Four Notre Dame pitchers held Magnolia to three hits all game-long and struck out a trio of batters. It was the last two of 11 walks and one of the two hit batsmen that ultimately did them in.

The Blue Eagles, who had two players picked off bases and another caught stealing through the first three innings, scored only one run during that time on an error. They got it to 3-2 on an RBI infield single by Drew Keller in the fourth while Elliott was cruising.

"Elliott came in, settled us down, pitched a great game," Cisar said.

"It seemed like all at once our defense got more alive, we picked it up a little bit emotionally, but still, we didn't get a clutch hit all day."

In the seventh, two walks and a hit batsmen loaded the bases ahead of that seemingly long lost big hit - a ringing, two-run single by Tanner Hanna that proved to be the difference.

"You can't give the No. 1 team in the state (that many) baserunners," Notre Dame coach Patrick Marozzi said. "We were fortunate enough that those baserunners really didn't hurt us. They did but they didn't. We should have won the game, honestly. We couldn't throw strikes in the seventh."

It's true. Magnolia did little with those freebies through the first six innings.

"No. 1, we got picked off second base," Cisar said. "One of the 10 commandments of baseball is don't get picked off when you're not running. But sometimes you make a mistake. We learned a great deal from getting picked off second base.

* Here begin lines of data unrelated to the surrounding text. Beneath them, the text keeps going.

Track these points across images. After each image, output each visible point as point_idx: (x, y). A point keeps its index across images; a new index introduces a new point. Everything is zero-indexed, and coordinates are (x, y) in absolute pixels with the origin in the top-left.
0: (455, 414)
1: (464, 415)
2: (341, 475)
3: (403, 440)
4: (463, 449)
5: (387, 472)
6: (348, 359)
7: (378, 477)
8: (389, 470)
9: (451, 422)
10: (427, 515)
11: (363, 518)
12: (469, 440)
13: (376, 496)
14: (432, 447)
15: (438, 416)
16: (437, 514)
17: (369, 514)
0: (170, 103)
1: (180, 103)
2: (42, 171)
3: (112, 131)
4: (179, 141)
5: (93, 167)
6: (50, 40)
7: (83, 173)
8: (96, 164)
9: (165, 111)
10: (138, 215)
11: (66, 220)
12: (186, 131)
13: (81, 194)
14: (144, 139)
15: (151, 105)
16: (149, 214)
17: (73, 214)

"Then boom, Elliott, he's 21 out of 22 steals, he leaves a little too early, gets thrown out at second base. Everything we do is wrong. I'm kinda sitting there thinking, 'Hey maybe I should go sit in the corner of the dugout and let these guys go at it.' "

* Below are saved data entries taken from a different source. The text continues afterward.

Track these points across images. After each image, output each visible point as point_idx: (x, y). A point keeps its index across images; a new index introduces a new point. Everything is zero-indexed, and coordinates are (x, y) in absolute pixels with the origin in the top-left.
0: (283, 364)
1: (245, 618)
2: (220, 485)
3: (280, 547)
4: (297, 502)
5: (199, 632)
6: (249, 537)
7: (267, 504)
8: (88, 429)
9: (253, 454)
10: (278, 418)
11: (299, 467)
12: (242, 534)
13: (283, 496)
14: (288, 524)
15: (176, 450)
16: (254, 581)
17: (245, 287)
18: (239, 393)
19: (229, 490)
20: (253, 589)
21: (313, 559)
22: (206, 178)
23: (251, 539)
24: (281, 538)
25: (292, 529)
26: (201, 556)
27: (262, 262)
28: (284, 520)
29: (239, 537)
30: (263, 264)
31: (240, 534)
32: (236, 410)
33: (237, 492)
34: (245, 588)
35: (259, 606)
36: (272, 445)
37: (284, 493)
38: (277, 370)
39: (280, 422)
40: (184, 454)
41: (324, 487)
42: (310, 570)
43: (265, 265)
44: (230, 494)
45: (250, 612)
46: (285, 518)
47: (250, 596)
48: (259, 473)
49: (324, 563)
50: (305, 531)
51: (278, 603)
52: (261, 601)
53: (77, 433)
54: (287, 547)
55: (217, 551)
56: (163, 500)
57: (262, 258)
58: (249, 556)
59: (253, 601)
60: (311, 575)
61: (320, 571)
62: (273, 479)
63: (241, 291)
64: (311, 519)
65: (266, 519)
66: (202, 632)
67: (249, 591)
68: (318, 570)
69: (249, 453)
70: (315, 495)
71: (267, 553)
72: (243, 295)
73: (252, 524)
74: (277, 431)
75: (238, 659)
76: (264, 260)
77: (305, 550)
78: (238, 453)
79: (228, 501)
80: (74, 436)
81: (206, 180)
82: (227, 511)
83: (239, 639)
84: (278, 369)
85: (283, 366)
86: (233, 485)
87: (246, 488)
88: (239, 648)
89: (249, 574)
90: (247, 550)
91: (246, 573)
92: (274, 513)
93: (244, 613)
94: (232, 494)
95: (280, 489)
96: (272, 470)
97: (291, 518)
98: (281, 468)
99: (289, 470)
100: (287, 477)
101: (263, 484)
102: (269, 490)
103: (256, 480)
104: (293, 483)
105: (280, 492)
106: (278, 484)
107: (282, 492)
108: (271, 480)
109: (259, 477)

He didn't, of course, at one point pulling a classic Cisar move and pulling a batter with one strike in favor of another in hopes of getting a bunt down (which worked).

By the seventh, things turned around for Magnolia.

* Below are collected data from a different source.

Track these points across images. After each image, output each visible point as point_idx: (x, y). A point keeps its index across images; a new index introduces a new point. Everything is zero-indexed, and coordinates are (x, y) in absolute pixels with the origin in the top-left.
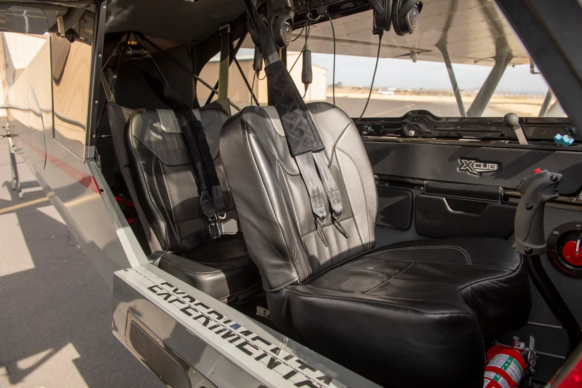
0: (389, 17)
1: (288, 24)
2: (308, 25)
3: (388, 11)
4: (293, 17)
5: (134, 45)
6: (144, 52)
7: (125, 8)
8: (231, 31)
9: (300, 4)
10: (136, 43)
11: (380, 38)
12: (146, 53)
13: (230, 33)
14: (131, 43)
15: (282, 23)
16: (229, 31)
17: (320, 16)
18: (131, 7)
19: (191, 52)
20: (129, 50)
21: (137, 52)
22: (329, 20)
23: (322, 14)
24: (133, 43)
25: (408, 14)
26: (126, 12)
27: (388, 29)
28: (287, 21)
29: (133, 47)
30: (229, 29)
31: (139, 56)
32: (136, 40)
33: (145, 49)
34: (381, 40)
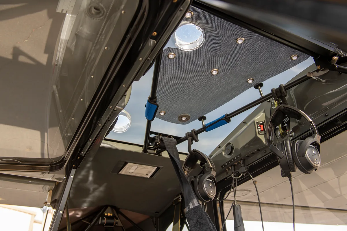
0: (290, 158)
1: (212, 181)
2: (235, 187)
3: (288, 153)
4: (215, 176)
5: (110, 216)
6: (116, 221)
7: (100, 185)
8: (182, 200)
9: (227, 169)
10: (111, 215)
11: (290, 180)
12: (118, 222)
13: (181, 202)
14: (107, 214)
15: (205, 180)
16: (180, 201)
17: (242, 175)
18: (105, 184)
19: (156, 221)
20: (104, 219)
21: (110, 221)
22: (251, 178)
23: (243, 173)
24: (109, 214)
25: (306, 152)
26: (102, 189)
27: (294, 171)
28: (209, 178)
29: (108, 217)
30: (180, 198)
31: (112, 224)
32: (113, 212)
33: (117, 219)
34: (292, 181)
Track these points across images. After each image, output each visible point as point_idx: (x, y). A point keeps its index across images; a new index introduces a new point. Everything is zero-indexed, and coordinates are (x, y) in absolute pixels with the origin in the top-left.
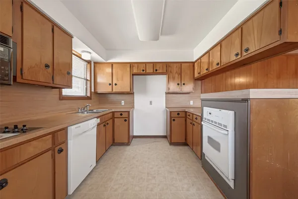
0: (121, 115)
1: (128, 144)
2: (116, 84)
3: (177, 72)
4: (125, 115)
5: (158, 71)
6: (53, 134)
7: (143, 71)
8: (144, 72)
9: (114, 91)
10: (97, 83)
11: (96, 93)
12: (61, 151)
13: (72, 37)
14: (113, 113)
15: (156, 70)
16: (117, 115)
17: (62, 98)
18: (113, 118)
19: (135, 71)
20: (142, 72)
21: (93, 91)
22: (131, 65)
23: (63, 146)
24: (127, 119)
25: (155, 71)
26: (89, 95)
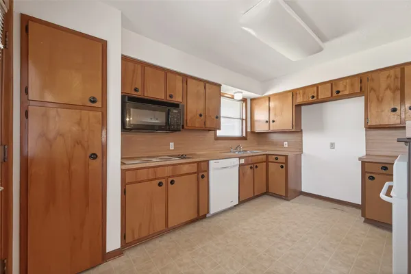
0: (277, 159)
1: (286, 197)
2: (273, 121)
3: (388, 87)
4: (281, 159)
5: (340, 94)
6: (198, 163)
7: (313, 97)
8: (315, 98)
9: (271, 129)
10: (254, 121)
11: (253, 132)
12: (203, 176)
13: (220, 86)
14: (267, 155)
15: (338, 92)
16: (272, 159)
17: (217, 138)
18: (267, 162)
19: (300, 100)
20: (311, 99)
21: (249, 130)
22: (294, 93)
23: (205, 174)
24: (284, 165)
25: (335, 94)
26: (244, 135)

During one stretch, Irish pitchers had thrown 14 straight balls in the pivotal inning.

"We didn't win the hit game - we had three hits," Cisar said. "But the key is when you get that big hit. Tanner Hanna made a great swing right there on a 3-2 pitch, and boom.

"Sometimes games are won, and sometimes games are lost. We got three gifts in the last inning."

The Eagles could have had more, but back-to-back fielder's choices, one on a squeeze bunt, erased runners at the plate before Chris Petrucci was able to get the final out.

Elliott worked a 1-2-3 bottom of the inning, getting a trio of groundouts, to set off a celebration.

Interestingly, the last time Magnolia was in this spot (two years earlier), Cisar did the same thing by starting his then-No. 2 pitcher Elliott, a sophomore, and got into a 5-0 hole before calling on ace Justin Fox. In that case, it didn't work as the Blue Eagles fell 6-4 to Wyoming East.

In 2006, the only time Cisar has won a title in 40 years in baseball and more than 20 in football, he went the other way. Veteran Michael Blair won the opener and freshman Andrew Robinson beat Liberty Harrison, 10-1, in the title game.

Notre Dame had five hits Friday, none after the third. Marozzi knew that wouldn't be enough.

"No," he said. "They're the No. 1 team in the state for a reason. We tried to manufacture a couple more runs. We weren't able to do it. We were able to bunt guys when we wanted to when we had guys on base. We just couldn't drive them in."